TRECHO DO TEXTO:
++++++++++
Numa rápida leitura no Regimento Interno do TST, percebemos lá pela casa dos artigos 164 e 171, no Título II do Livro II, como se formam súmulas e orientações jurisprudenciais. Há a necessidade de um certo número de acórdãos de turmas ou de seções, unânimes ou por maioria, para que se  possibilite a uniformização.
Contudo, novamente, a pergunta que não que calar é: os acórdãos referidos, para darem ensejo a uniformização de assunto, vinculam o TST no momento de formar a editar uma súmula ou uma orientação jurisprudencial? a resposta é não, o precedente não é inexorável.
Assim, colaciono agora os acórdãos descritos no site do TST como precedentes da súmula 425, para que todos possam analisar, quais foram os processos que deram origem a súmula:

"EAIRR e RR 8558100-81.2003.5.02.0900 Red. Min. João Oreste Dalazen
DEJT 01.04.2011 - Decisão por maioria [Consulta_documento].
. ROAG 98900-98.2008.5.15.0000 Min. José Simpliciano Fontes de F. Fernandes
DJ 13.03.2009 Decisão unânime [Consulta_documento].
. ROAG 114400-77.2007.5.03.0000 Min. Ives Gandra da Silva Martins Filho
DJ 12.12.2008 Decisão unânime [Consulta_documento].
++++++++++
DADOS FORNECIDOS:
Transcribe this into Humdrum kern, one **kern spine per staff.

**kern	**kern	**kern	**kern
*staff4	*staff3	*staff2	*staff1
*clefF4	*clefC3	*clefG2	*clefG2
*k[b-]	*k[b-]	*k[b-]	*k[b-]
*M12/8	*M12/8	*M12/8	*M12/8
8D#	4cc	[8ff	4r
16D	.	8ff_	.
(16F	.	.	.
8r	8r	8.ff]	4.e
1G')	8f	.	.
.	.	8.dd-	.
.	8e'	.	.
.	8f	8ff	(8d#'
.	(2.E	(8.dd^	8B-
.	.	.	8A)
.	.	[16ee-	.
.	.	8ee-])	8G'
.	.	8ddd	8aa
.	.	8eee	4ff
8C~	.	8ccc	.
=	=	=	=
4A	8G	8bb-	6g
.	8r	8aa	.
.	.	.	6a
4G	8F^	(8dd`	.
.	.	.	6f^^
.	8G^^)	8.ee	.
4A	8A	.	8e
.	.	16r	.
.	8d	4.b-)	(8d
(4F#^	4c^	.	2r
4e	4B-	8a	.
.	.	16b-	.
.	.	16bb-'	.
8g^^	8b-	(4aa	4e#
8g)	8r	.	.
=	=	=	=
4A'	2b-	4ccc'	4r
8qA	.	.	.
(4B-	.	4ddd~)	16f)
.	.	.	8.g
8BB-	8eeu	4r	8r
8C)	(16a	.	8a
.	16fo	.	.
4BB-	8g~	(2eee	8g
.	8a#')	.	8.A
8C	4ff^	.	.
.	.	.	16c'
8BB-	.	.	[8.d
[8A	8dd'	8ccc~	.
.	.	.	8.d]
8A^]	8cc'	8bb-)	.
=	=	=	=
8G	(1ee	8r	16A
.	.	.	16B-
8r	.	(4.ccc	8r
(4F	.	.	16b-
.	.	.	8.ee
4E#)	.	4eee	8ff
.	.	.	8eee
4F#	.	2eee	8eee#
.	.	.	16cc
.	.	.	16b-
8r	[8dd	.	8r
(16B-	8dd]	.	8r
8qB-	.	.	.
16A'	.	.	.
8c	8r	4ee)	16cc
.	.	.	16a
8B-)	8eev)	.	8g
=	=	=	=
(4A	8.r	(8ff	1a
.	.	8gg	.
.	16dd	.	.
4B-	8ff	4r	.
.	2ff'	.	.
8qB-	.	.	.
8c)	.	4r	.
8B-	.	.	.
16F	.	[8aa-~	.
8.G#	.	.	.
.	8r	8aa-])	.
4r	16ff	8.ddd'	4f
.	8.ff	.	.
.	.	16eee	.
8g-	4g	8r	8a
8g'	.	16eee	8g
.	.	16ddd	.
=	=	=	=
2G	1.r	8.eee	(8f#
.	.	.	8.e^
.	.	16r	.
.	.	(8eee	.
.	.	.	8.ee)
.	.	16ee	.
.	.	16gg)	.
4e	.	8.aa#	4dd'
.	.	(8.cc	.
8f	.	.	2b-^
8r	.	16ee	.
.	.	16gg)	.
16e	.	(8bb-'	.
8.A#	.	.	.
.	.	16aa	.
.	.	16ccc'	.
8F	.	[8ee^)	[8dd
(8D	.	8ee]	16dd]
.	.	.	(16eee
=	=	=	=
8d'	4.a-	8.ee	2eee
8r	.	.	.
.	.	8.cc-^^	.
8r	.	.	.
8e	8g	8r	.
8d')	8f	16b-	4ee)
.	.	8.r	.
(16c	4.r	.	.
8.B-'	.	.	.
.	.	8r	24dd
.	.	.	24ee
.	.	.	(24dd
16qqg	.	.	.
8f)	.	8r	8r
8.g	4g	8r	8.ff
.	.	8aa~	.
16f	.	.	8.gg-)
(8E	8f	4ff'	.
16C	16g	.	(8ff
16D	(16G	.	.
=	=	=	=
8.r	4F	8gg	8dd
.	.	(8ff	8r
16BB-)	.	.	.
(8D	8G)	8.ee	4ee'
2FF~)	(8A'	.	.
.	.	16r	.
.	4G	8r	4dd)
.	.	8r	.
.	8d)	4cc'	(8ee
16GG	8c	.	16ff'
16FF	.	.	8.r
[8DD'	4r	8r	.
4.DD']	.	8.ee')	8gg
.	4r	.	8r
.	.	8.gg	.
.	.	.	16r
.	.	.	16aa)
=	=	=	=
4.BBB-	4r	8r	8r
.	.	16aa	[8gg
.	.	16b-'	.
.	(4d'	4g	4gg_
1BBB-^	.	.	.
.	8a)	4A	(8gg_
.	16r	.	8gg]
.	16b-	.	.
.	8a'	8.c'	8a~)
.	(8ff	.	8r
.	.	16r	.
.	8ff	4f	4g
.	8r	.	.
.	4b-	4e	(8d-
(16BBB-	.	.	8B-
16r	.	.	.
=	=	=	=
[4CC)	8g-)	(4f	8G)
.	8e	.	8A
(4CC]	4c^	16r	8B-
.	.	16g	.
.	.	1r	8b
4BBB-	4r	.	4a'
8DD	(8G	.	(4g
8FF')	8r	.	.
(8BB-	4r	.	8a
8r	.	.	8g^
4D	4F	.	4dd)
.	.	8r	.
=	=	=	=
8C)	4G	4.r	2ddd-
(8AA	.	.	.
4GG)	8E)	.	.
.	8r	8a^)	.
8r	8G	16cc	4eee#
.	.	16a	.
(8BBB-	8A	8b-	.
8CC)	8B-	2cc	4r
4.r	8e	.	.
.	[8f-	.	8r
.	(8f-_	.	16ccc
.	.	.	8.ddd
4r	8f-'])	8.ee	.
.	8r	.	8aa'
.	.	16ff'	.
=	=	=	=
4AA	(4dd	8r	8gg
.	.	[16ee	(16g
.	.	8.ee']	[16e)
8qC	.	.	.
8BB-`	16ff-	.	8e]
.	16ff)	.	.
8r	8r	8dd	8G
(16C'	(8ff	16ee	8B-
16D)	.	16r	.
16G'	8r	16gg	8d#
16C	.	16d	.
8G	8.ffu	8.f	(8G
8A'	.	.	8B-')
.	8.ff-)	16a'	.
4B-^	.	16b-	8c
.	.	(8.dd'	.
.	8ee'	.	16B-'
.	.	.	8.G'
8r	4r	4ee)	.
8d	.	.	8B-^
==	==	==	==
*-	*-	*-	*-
++++++++++
TAREFA PROPOSTA 1:
Segundo o texto sobre a formação de súmulas no TST, qual é a resposta à pergunta sobre se os acórdãos vinculam o TST ao editar uma súmula ou orientação jurisprudencial?
TAREFA PROPOSTA 2:
No texto sobre a formação de súmulas no TST, troque "acórdãos" por "julgados" e reescreva a parte que começa em "Numa rápida leitura" e segue até "não é inexorável.".
TAREFA PROPOSTA 3:
Dê continuidade ao texto sobre a formação de súmulas no TST a partir do ponto em que ele termina.

RESULTADO DA TAREFA 1:
A resposta é não: o precedente não é inexorável.

RESULTADO DA TAREFA 2:
Numa rápida leitura no Regimento Interno do TST, percebemos lá pela casa dos artigos 164 e 171, no Título II do Livro II, como se formam súmulas e orientações jurisprudenciais. Há a necessidade de um certo número de julgados de turmas ou de seções, unânimes ou por maioria, para que se  possibilite a uniformização.
Contudo, novamente, a pergunta que não que calar é: os julgados referidos, para darem ensejo a uniformização de assunto, vinculam o TST no momento de formar a editar uma súmula ou uma orientação jurisprudencial? a resposta é não, o precedente não é inexorável.

RESULTADO DA TAREFA 3:
. AR 1853596-77.2007.5.00.0000 Min. Alberto Luiz Bresciani de Fontan Pereira DJ 05.12.2008 Decisão unânime [Consulta_documento].
. RXOFMS 8196400-90.2003.5.16.0900 Min. José Simpliciano Fontes de F. Fernandes
DJ 01.08.2003 Decisão unânime [Consulta_documento].
. ROAR 295979-22.1996.5.08.5555 Min. João Oreste Dalazen.
DJ 14.05.1999 Decisão unânime"

Perceberam? o primeiro racíocinio era coerente com os precedentes, ou seja, limitação do artigo 791 somente para ações típicas de outros ordenamentos. Contudo, como já dito, não há essa vinculação.
O TST pode chamar o assunto para ser uniformizado, a partir de determinado número de julgados, de determinadas turmas ou seções, por maioria ou unânimes, mas na hora de editar a súmula ou orientação jurisprudencial pode dar a extensão que pretender para o instituto.
Resumindo: ao perceber a discussão sobre qualquer matéria de direito, traz o instituto, depois de certos precedentes para ser uniformizado, mas não nos limites das decisões emanadas nos precedentes, mas sim nos limites em que entender cabível para o assunto.
Foi assim que a súmula 425, na sua última parte levou em conta os precedentes, a IN 27/2005 e descreveu, num rol exemplificativo, quais processos típicos de outro ordenamento não comportariam o "jus postulandi".
E, na primeira parte, limitou o "jus postulandi" também para as demanadas individuais baseadas na CLT, ao dizer:

 "O jus postulandi das partes, estabelecido no art. 791 da CLT, limita-se às Varas do Trabalho e aos Tribunais Regionais do Trabalho".

Ou seja, ninguém, em nenhum processo, poderá acessar o TST, em quaisquer de suas competências - originária, recursal ou uniformizadora, sem a presença de um advogado.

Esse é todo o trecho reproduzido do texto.